How can students get the most out of an Intro to Data Analytics program like this?
With an intro class, it's about enjoying the challenges. Consider making a list of the things that you wish you could do but can't yet. Those are things you can focus on in class and ask questions about. Try to map those things with what the actual course is about. If the course is about data visualization, data prep, and data analysis, then the problems you write down should be relatable to that. This should help you answer some business questions, make strategic decisions, or know whether you should recommend something. What are those burning questions that you are dying to answer and are not able to without the help of a Data Analyst?
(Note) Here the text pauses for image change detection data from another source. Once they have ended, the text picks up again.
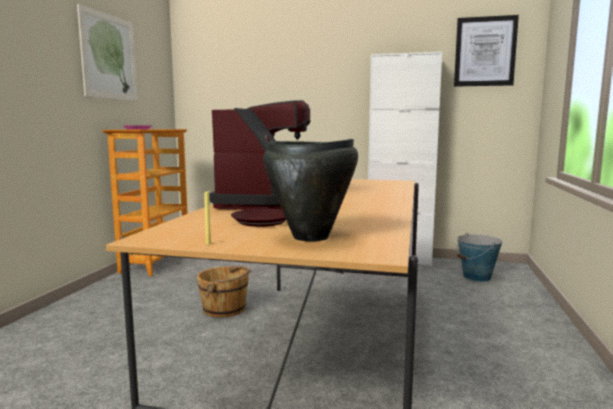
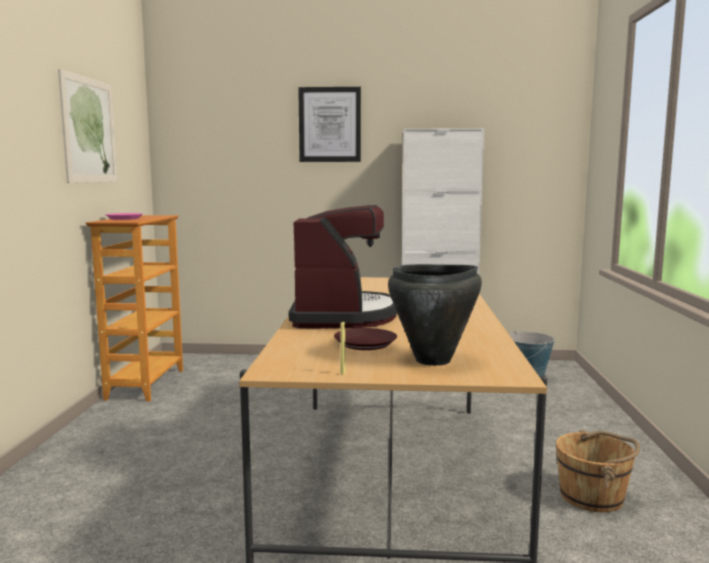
camera: 10 degrees left, 0 degrees up
brown bucket [197,266,251,318] -> brown bucket moved to [556,430,640,513]
picture [454,15,519,87] -> picture moved to [298,87,361,162]

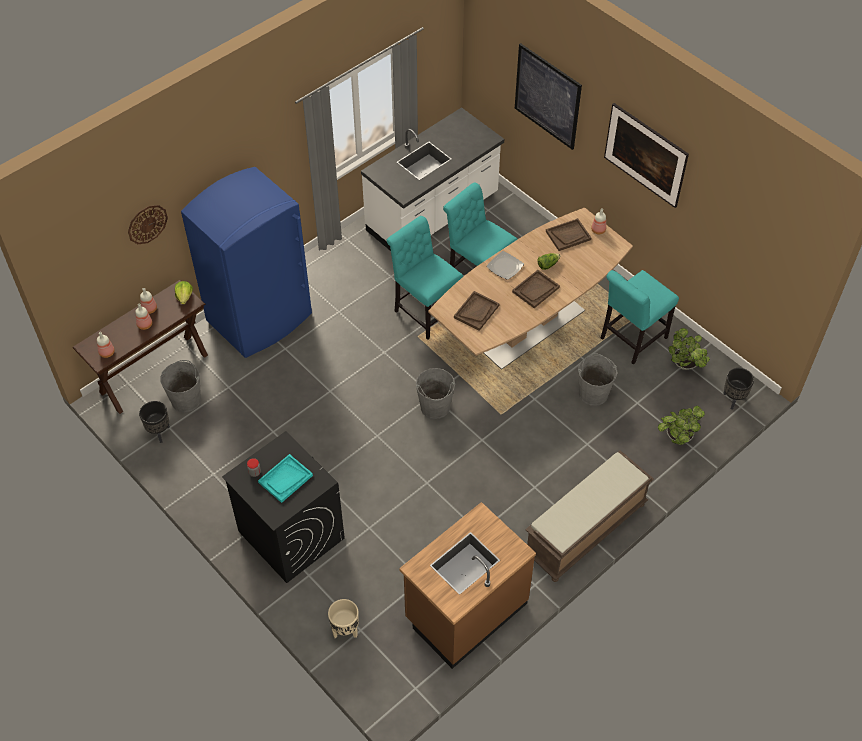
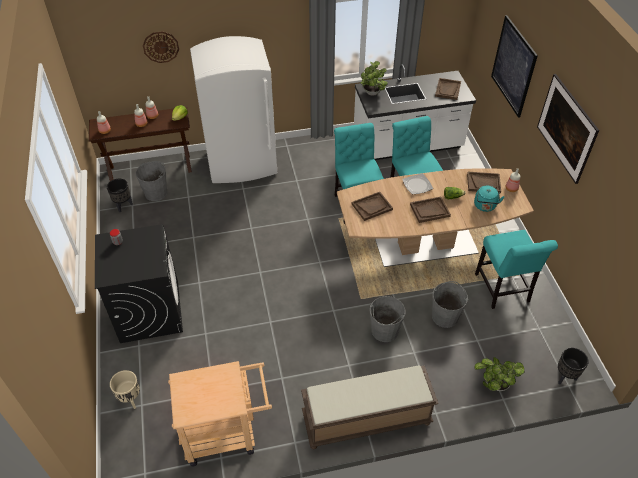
camera: 30 degrees right, 5 degrees down
blue fridge [181,167,312,358] -> white fridge [190,36,277,183]
turquoise tray [258,454,313,503] -> none
brown counter [399,502,536,669] -> beige cart [168,361,272,466]
grey bucket [416,368,455,419] -> grey bucket moved to [370,296,405,342]
turquoise chair [601,270,679,365] -> turquoise chair turned 90 degrees counterclockwise [475,230,558,309]
potted plant [668,328,710,370] -> potted plant moved to [360,61,388,96]
none -> brown tray [435,78,461,100]
none -> turquoise kettle [474,186,504,212]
The other thing I would recommend is a bit of preparation. The more the student is actually doing on their own to prepare themselves and get comfortable the better. If you're somebody who is not comfortable with excel yet, it might make sense to do some prep work on your own to get comfortable with that.
For someone who doesn't even feel ready for an Intro to Data Analytics course, are there any online resources that you recommend?
I'd suggest focusing on Excel and BI tools like Tableau for preparing. There are plenty of resources for that.
For those who are actually looking to change careers, SQL and Python are a good place to start to get into the more advanced analysis. I'd strongly recommend Khan Academy's SQL Introduction as a great primer. For Python, free resources from Twilio have come out recently. Digital Ocean has done some amazing work in the past few years in creating some phenomenal tutorials.